Nature has not responded directly to New Scientist's questions about why it would not accept the authors' partial retraction. "Nature has never said that the paper's conclusions are wrong," is all editor Philip Campbell will say. "We have said that they are not convincing on the basis of the evidence that we have published." He denies that a campaign against Quist and Chapela influenced his decision to demand a retraction of their paperËœand to disown it when they refused.

But a campaign there certainly was. Demands that the paper be retracted appeared on Internet biotech forums the day it was published, and continued with mounting vehemence. Yet two of the first, most persistent and apparently scientifically qualified complainants on the Net, "Mary Murphy" and "Andura Smetacek", appear not to be real people. A British anti-GM campaigner, Jonathan Matthews of the Norfolk Genetic Information Network, claims to have tracked their electronic personas to the offices and computer equipment of the Bivings Group in Washington DC, a PR company that has Monsanto as one of its clients. Bivings initially denied everything but has since admitted that one of the emails came from a Bivings' employee or client.

But what has raised most eyebrows is the identity of the scientists whose two letters attacking the paper appeared in Nature. "The antagonists signing the letters are all connected directly with [Berkeley's] local political scandal," says Chapela.

One was co-written by Freeling and Nick Kaplinsky who is also a senior figure at the same department at Berkeley. The other was by Matthew Metz, a former Berkeley microbiologist who was a vocal supporter of the Novartis alliance, and Johannes Futterer, a young Swiss researcher whose boss, Wilhelm Gruissem, was at Berkeley four years ago and was widely regarded as "the man who brought Novartis to Berkeley".

Quist and Chapela believe the animosities created by the furore over the deal, and inflamed by the crop trashing, must be an element in the row over their paper. Kaplinsky denies this. "This issue is strictly about science. Quist and Chapela published bad science and should have done the honourable thingËœretract their paper and apologise."
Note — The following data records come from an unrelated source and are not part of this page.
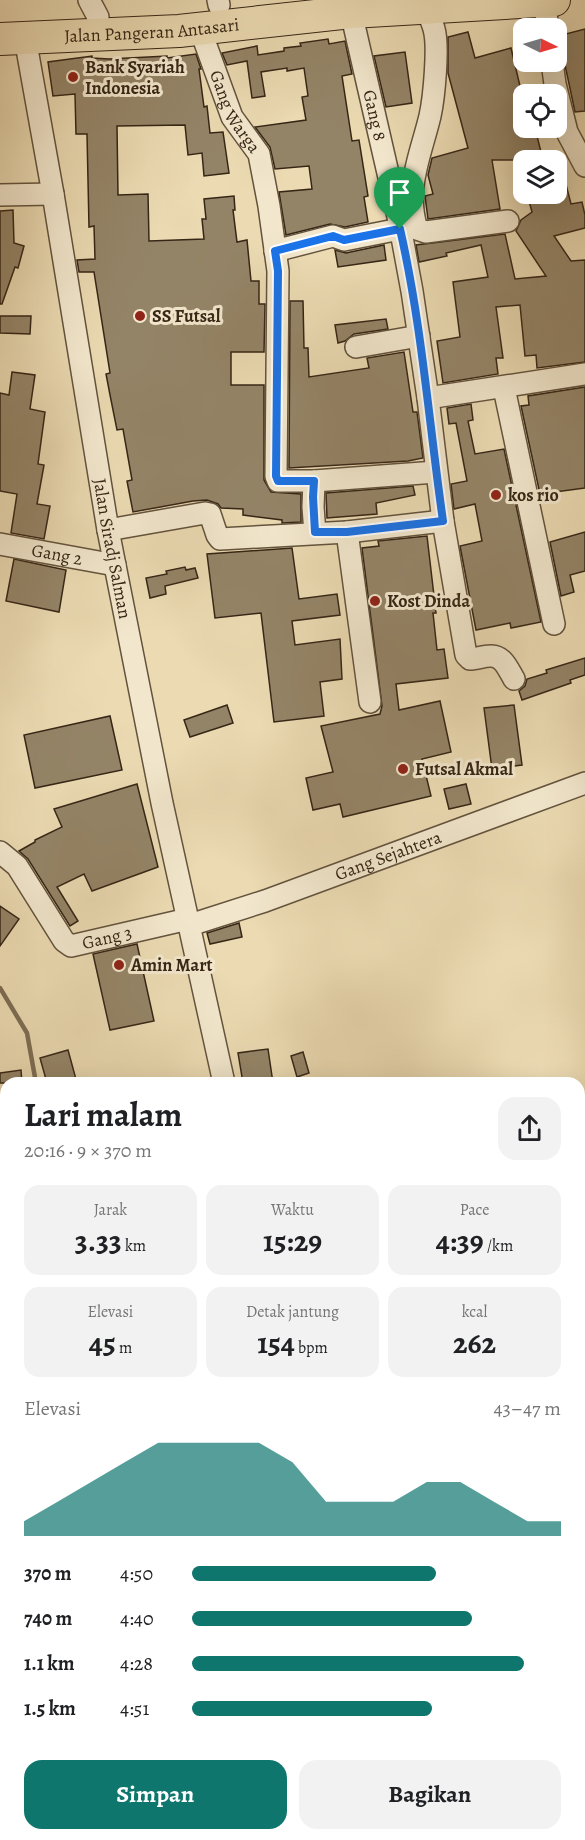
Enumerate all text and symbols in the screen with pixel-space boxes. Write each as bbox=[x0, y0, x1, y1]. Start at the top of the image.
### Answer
street label: Jalan Pangeran Antasari bbox=[64, 12, 241, 48]
north arrow bbox=[513, 18, 567, 72]
map controls bbox=[513, 18, 567, 204]
place label: Bank Syariah Indonesia bbox=[85, 55, 185, 100]
street label: Gang Warga bbox=[204, 67, 267, 158]
marker: Bank Syariah Indonesia bbox=[66, 70, 80, 84]
button: locate bbox=[513, 84, 567, 138]
street label: Gang 8 bbox=[357, 88, 392, 143]
button: layers bbox=[513, 150, 567, 204]
pin bbox=[374, 167, 425, 229]
icon: arrive bbox=[383, 176, 416, 209]
place label: SS Futsal bbox=[152, 304, 221, 328]
marker: SS Futsal bbox=[133, 309, 147, 323]
street label: Jalan Siradj Salman bbox=[88, 477, 137, 621]
place label: kos rio bbox=[508, 483, 559, 507]
marker: kos rio bbox=[489, 488, 503, 502]
street label: Gang 2 bbox=[30, 538, 85, 571]
place label: Kost Dinda bbox=[387, 589, 470, 613]
marker: Kost Dinda bbox=[368, 594, 382, 608]
place label: Futsal Akmal bbox=[415, 757, 513, 781]
marker: Futsal Akmal bbox=[396, 762, 410, 776]
street label: Gang Sejahtera bbox=[332, 825, 445, 886]
street label: Gang 3 bbox=[80, 920, 134, 955]
place label: Amin Mart bbox=[130, 953, 213, 977]
marker: Amin Mart bbox=[112, 958, 126, 972]
text: Lari malam bbox=[24, 1092, 182, 1137]
button: share bbox=[498, 1097, 561, 1160]
text: 20:16 · 9 × 370 m bbox=[24, 1137, 152, 1164]
text: Jarak bbox=[94, 1199, 127, 1221]
text: Waktu bbox=[271, 1199, 314, 1221]
text: Pace bbox=[460, 1199, 489, 1221]
text: 3.33 bbox=[75, 1221, 122, 1261]
text: 15:29 bbox=[263, 1221, 322, 1261]
text: 4:39 bbox=[436, 1221, 484, 1261]
text: km bbox=[122, 1235, 146, 1257]
text: /km bbox=[484, 1235, 513, 1257]
text: Elevasi bbox=[88, 1301, 133, 1323]
text: Detak jantung bbox=[246, 1301, 339, 1323]
text: kcal bbox=[462, 1301, 487, 1323]
text: 45 bbox=[89, 1323, 116, 1363]
text: 154 bbox=[257, 1323, 295, 1363]
text: 262 bbox=[453, 1323, 496, 1363]
text: m bbox=[116, 1337, 132, 1359]
text: bpm bbox=[295, 1337, 328, 1359]
text: Elevasi bbox=[24, 1395, 81, 1422]
text: 43–47 m bbox=[493, 1395, 561, 1422]
text: 370 m bbox=[24, 1560, 71, 1587]
text: 4:50 bbox=[120, 1560, 153, 1587]
text: 740 m bbox=[24, 1605, 72, 1632]
text: 4:40 bbox=[120, 1605, 154, 1632]
text: 1.1 km bbox=[24, 1650, 74, 1677]
text: 4:28 bbox=[120, 1650, 153, 1677]
text: 1.5 km bbox=[24, 1695, 76, 1722]
text: 4:51 bbox=[120, 1695, 149, 1722]
button: Simpan bbox=[24, 1760, 287, 1829]
button: Bagikan bbox=[299, 1760, 561, 1829]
But Kaplinsky doesn't stop there. "Since they seem incapable of admitting their mistakes, they are raising non-scientific issues like the Novartis agreement with our department, vendettas, global conspiracies. Anything so they can avoid talking about the fact that they published artefactual data and then misinterpreted it."

Campbell says he wasn't aware of the allegations surrounding the crop trashing incident when he accepted the letters. But he says it would not have influenced his decision to publish. Neither Nature nor Campbell are poodles of the biotech industry. Campbell himself wrote a hostile editorial about the Berkeley-Novartis deal. But Quist still insists that it was political pressure that brought about the journal's actions.
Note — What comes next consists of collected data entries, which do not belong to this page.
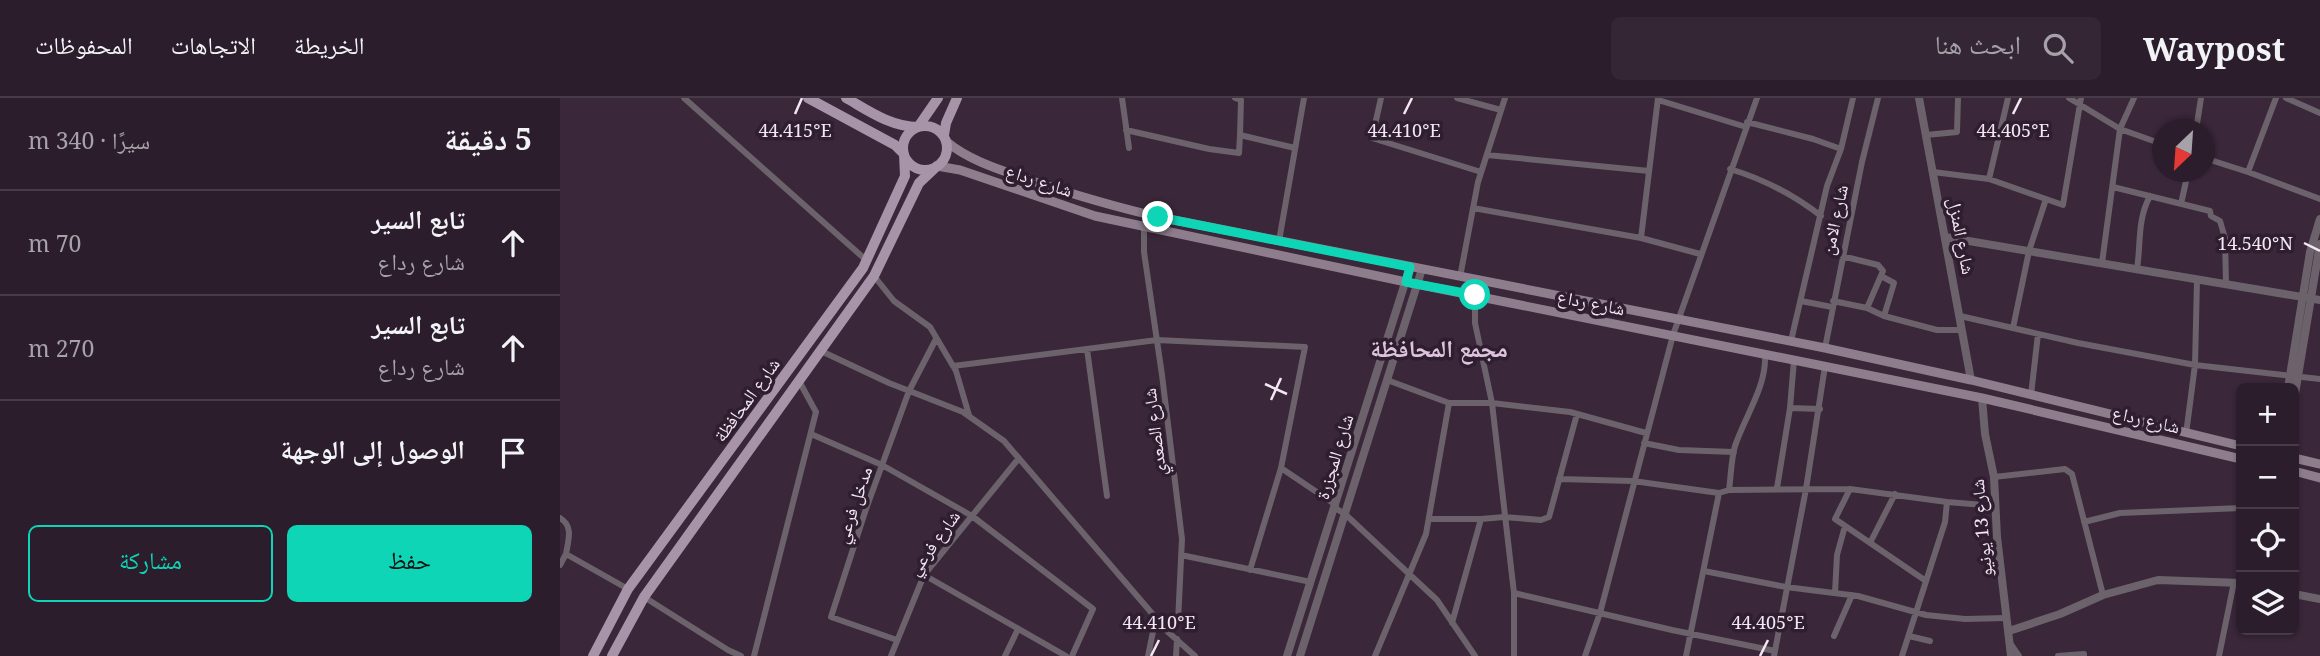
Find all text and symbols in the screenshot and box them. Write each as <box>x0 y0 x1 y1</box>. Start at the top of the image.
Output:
search box <box>1611 17 2101 80</box>
text: ابحث هنا <box>1935 26 2021 62</box>
text: Waypost <box>2143 26 2285 71</box>
text: المحفوظات <box>35 28 133 61</box>
text: الاتجاهات <box>171 28 256 61</box>
text: الخريطة <box>294 28 365 61</box>
icon: search <box>2039 29 2077 67</box>
text: 5 دقيقة <box>444 118 532 159</box>
text: 44.415°E <box>758 118 832 142</box>
text: 44.410°E <box>1367 118 1441 142</box>
text: 44.405°E <box>1976 118 2050 142</box>
north arrow <box>2152 119 2215 182</box>
text: سيرًا · 340 m <box>28 124 150 156</box>
street label: شارع رداع <box>1003 158 1076 202</box>
street label: شارع الامن <box>1815 182 1853 257</box>
street label: شارع المنزل <box>1943 195 1981 276</box>
text: تابع السير <box>372 201 465 237</box>
route end <box>1142 201 1173 232</box>
icon: ahead <box>494 224 532 262</box>
text: 70 m <box>28 227 81 259</box>
text: 14.540°N <box>2217 231 2293 255</box>
text: شارع رداع <box>378 245 465 277</box>
route start <box>1459 279 1490 310</box>
street label: شارع رداع <box>1555 284 1627 320</box>
text: تابع السير <box>372 306 465 342</box>
icon: ahead <box>494 329 532 367</box>
district label: مجمع المحافظة <box>1370 331 1508 365</box>
text: 270 m <box>28 332 94 364</box>
text: شارع رداع <box>378 350 465 382</box>
street label: شارع المحافظة <box>708 353 785 446</box>
map controls <box>2236 383 2299 635</box>
button: + <box>2236 383 2299 446</box>
street label: شارع الصعدي <box>1137 386 1175 477</box>
street label: شارع رداع <box>2110 400 2182 438</box>
street label: شارع المجزرة <box>1310 411 1358 502</box>
text: الوصول إلى الوجهة <box>281 431 465 467</box>
icon: arrive <box>494 434 532 472</box>
button: − <box>2236 446 2299 509</box>
street label: مدخل فرعي <box>829 463 881 547</box>
street label: شارع 13 يونيو <box>1965 478 1997 578</box>
street label: شارع فرعي <box>901 505 968 582</box>
button: locate <box>2236 509 2299 572</box>
button: مشاركة <box>28 525 273 602</box>
button: حفظ <box>287 525 532 602</box>
button: layers <box>2236 572 2299 635</box>
text: 44.410°E <box>1122 610 1196 634</box>
text: 44.405°E <box>1731 610 1805 634</box>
Whoever is right, the row reveals an alarming breakdown in scientific discourse. In the aftermath of the affair, Campbell wrote that it must have been Murphy's law that ensured the journal's embarrassing climb-down "was in relation to one of the most hotly debated technologies of our time". Others see it as more than an accident. They fear that the affair has put the system of peer review to the test, and found it wanting.

The spectre of unseen actors manipulating events is particularly worrying. In its disavowal, Nature asked its readers to make up their own minds about the science behind the row. But it failed to alert them to the private rows behind the public letters. Nor did it reveal the identities and affiliations of the five referees who broadly supported the original paper, or the sixth who appears to have persuaded Nature to make a retraction.

Also out of sight are the individuals behind "Mary Murphy" and "Andura Smetacek", not to mention the people who trashed Freeling's field two years ago. Strange what dark shadows are thrown up by the harsh glare of publicity.